I told her of the offer to pay an officer to keep watch over the house at night.
“No problem,” said Lisa. “I’ll take care of it.”
Then I told her the on-line chat theory, and about the Mackenzie Reed situation, which she hadn’t heard of before.
“I don’t know enough about computers or about Cedar Junction to know if the guests up there in the gray-bar hotel can talk with their fellow felons in other parts of this great land of ours, but I’ll check it out.” She shook her head. “I’m way behind the times, I guess.”
“Aren’t we all. Another thing: some protection racketeers set up legit businesses and use legal contracts to collect money from their customers after they’ve scared them into paying up. Do the Vegas boys have an office?”
She leaned back in her chair and put her hands behind her neck. “But of course. They learned a lot up there in stir, especially Alberto. Their outfit is called Enterprise Management Corporation. They have an office about two doors up from the Fireside. Alberto’s wife sits there all day, reading paperback romances. She opens up at nine and goes home at five so her husband can beat her up again if he feels like it. The kids run in the streets.”
“They have a lawyer?”
“Of course they have a lawyer. Ben Krane.”
Of course it would be Ben Krane. Ben Krane lived off the island’s criminal minority, representing them in court and filing endless appeals, suits and countersuits, and whatever other paperwork lawyers use to clog up the local judicial system. In his spare time, he was a slumlord who owned several filthy and disintegrating houses that he rented to college students each summer for outrageous prices. He was thin and gray and totally immune to criticism. He was also very sharp.
I left the station and drove up Circuit Avenue. There, sure enough, was a door with the words Enterprise Management Corporation written on it in black letters edged with gold. It looked like the door led to stairs that went to an office above one of OB’s cheapest gift shops.
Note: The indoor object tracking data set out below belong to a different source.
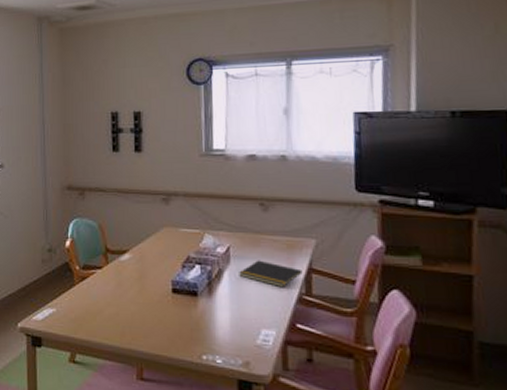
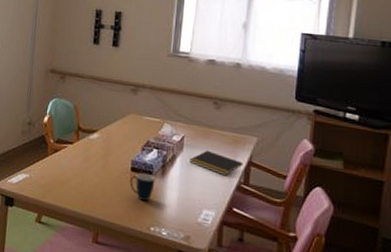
mug: none [172,293,202,325] -> present [129,172,156,201]

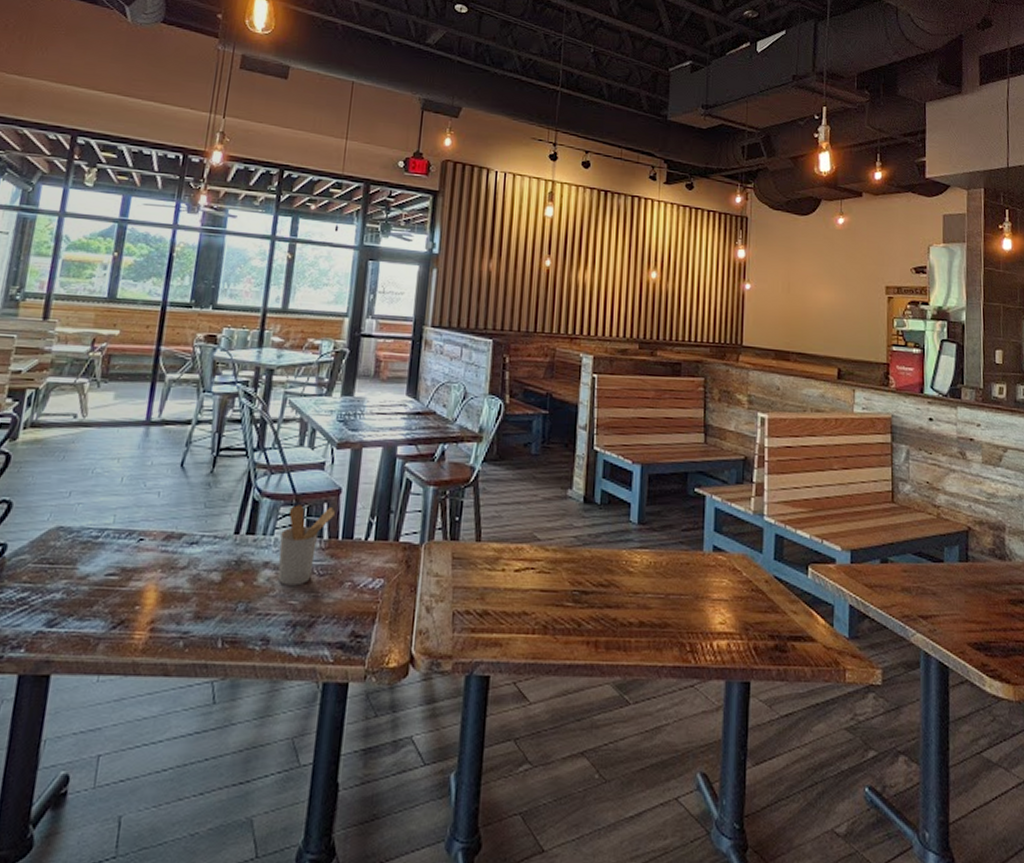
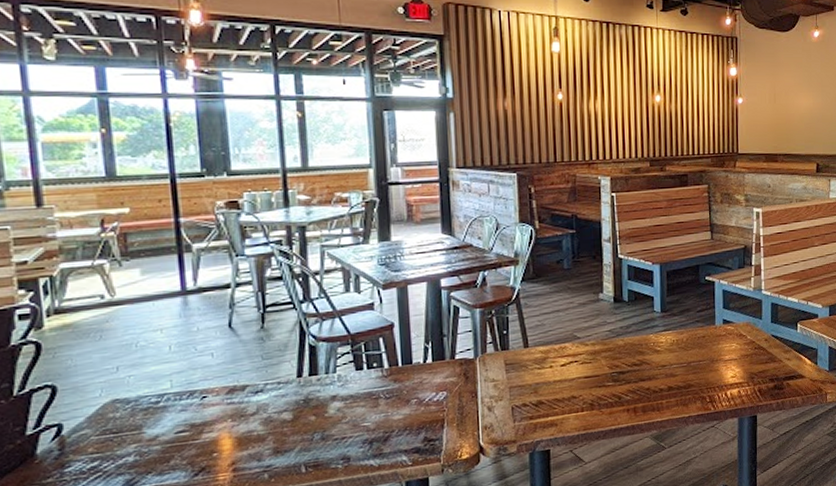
utensil holder: present [277,504,335,586] -> none [343,339,391,412]

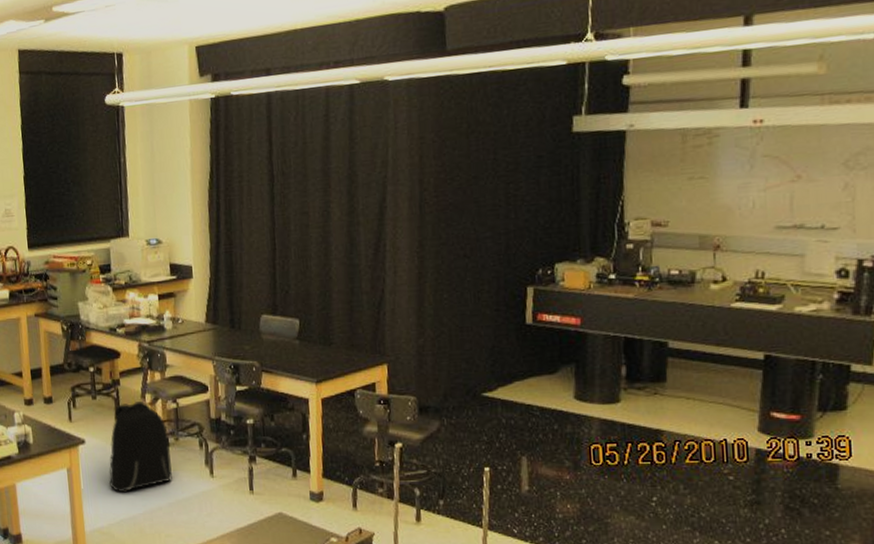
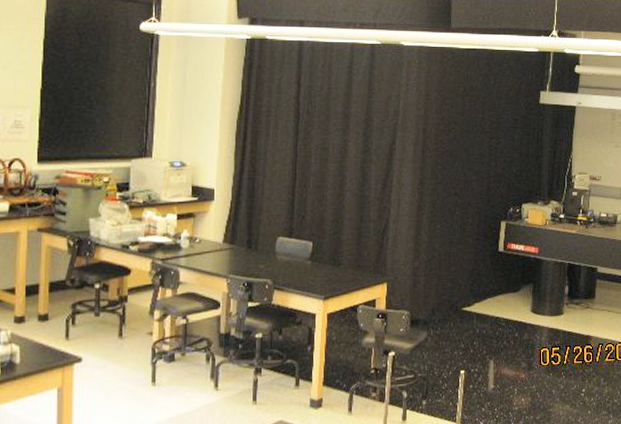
backpack: present [108,401,172,493] -> none [104,318,176,411]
Ben Krane probably owned that, too.
I went on home. Oliver Underfoot and Velcro said they were glad to see me, but the house felt empty. I didn’t mind, because I had a bad feeling about Alexandro Vegas and was glad that Zee and the kids were out of town.
The next morning, as I was eating breakfast, the phone rang. It was Manny Fonseca.
“You hear?” he asked.
“Somebody beat a cop nearly to death in Oak Bluffs last night. Kid named Larry something-or-other. You know him?”